PROBLEM DETAILS: Please sum up the following text on the Indian and Pakistani air forces in two sentences.

The IAF has lost the qualitative edge vis-a-vis the PAF and the PLAAF, and may descend into numerical parity with the PAF for the first time in the near future because of our failure to induct new systems in time and in sufficient quantities. The IAF’s draw down will become critical by 2020 with all MiG 21s, MiG 27s and portions of the Jaguar fleet being phased out. No replacements in sufficient quantities are available as of now. While the Tejas Mk 1 LCA has technologies superior to the JF 17, the fact is that the latter has been in full operational service for some years, whereas the Tejas Mk 1 has not even been deployed and will be obsolescent soon. The Tejas Mk 2 variant is still on paper. One cannot fight a war using an aircraft which has some aspects of advanced technology incorporated but which is not combat-ready and available in very limited numbers. This mess is of our own making. Let alone a limited conflict on two fronts, we will soon lack the capabilities for a single front conflict if the situation is allowed to deteriorate further. Not just our combat fleet, but our helicopter, medium and light transport, intermediate and advanced trainer fleets, SAMs and a whole lot of other systems are obsolete and also not available in required numbers.

The disenchantment of the USA with Pakistan that began in the 1970s came to an end with the policy to counter the Soviet Union in Afghanistan…

At its birth in 1947, the Royal Pakistan Air Force (RPAF) inherited just a few Tempest fighters and Dakota transport aircraft along with some Harvard and Tiger Moth trainers. The Pakistan military in general and the Pakistan Air Force (PAF) in particular languished till May 1954 when Pakistan signed its first defence agreement with the USA. And then, in September 1954, Pakistan became a member of the South East Asian Treaty Organisation (SEATO) which was formed to contain Soviet influence in the region. Pakistan continued to be a member of SEATO till the end of 1971 and was also a member of the Central Treaty Organisation (CENTO) or the Baghdad Pact from its formation in 1955 till its dissolution in 1979.

DATASET ROWS:
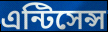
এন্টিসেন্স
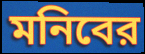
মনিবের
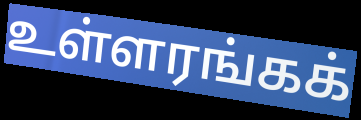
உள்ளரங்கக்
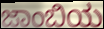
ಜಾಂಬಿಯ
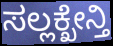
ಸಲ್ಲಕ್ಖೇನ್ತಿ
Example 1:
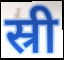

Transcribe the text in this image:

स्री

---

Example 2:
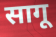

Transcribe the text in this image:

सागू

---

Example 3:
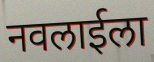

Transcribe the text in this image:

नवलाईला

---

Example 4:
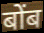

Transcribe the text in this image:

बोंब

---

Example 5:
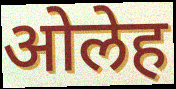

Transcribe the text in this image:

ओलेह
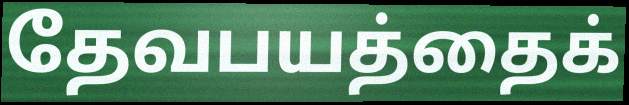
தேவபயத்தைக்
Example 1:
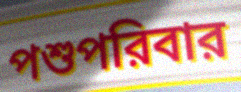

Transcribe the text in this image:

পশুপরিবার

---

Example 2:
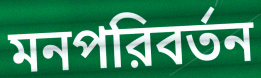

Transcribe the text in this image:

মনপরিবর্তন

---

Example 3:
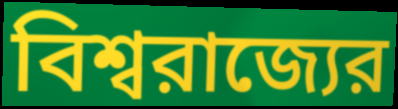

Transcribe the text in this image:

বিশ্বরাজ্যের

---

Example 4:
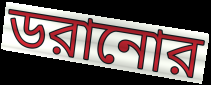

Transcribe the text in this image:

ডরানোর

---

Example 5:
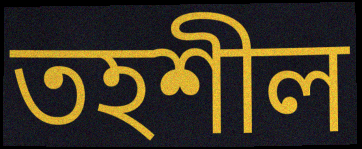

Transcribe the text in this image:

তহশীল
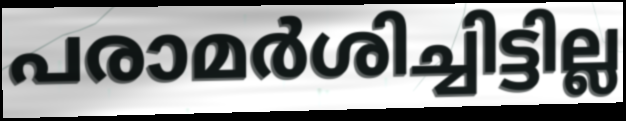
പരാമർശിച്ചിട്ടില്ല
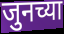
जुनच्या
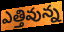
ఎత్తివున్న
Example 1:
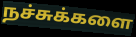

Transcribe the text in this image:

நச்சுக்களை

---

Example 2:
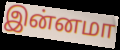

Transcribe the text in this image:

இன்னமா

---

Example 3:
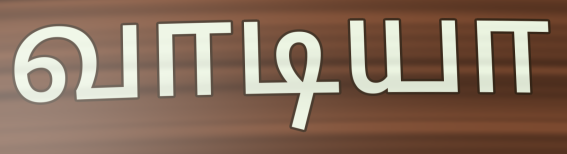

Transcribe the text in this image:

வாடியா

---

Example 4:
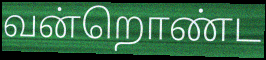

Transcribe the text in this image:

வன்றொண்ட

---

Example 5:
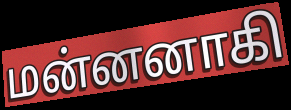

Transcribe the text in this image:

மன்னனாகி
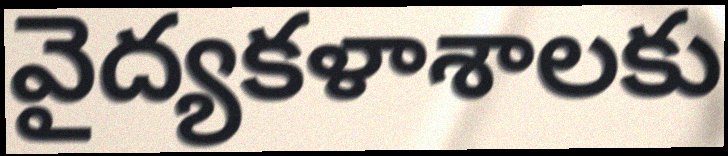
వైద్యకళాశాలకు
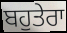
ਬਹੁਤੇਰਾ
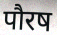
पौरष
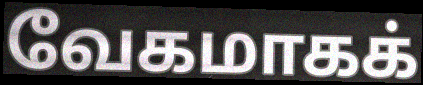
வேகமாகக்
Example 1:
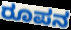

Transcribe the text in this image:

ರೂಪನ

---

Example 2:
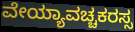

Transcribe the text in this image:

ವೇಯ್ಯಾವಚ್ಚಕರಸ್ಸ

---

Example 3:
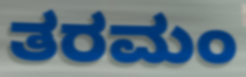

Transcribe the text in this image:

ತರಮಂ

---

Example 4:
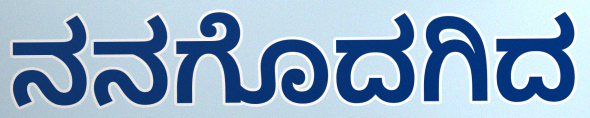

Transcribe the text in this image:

FULL ANSWER: The IAF has lost its qualitative edge over the PAF and the PLAAF because new systems were not inducted in time or in sufficient quantities, and its drawdown will become critical by 2020 as the MiG 21s, MiG 27s and part of the Jaguar fleet are phased out, while the Tejas Mk 1 has not been deployed and many other fleets and systems are obsolete. The Pakistan Air Force began in 1947 with a few Tempest fighters, Dakota transports and trainers, languished until Pakistan signed its first defense agreement with the USA in May 1954, and then saw Pakistan join SEATO and CENTO.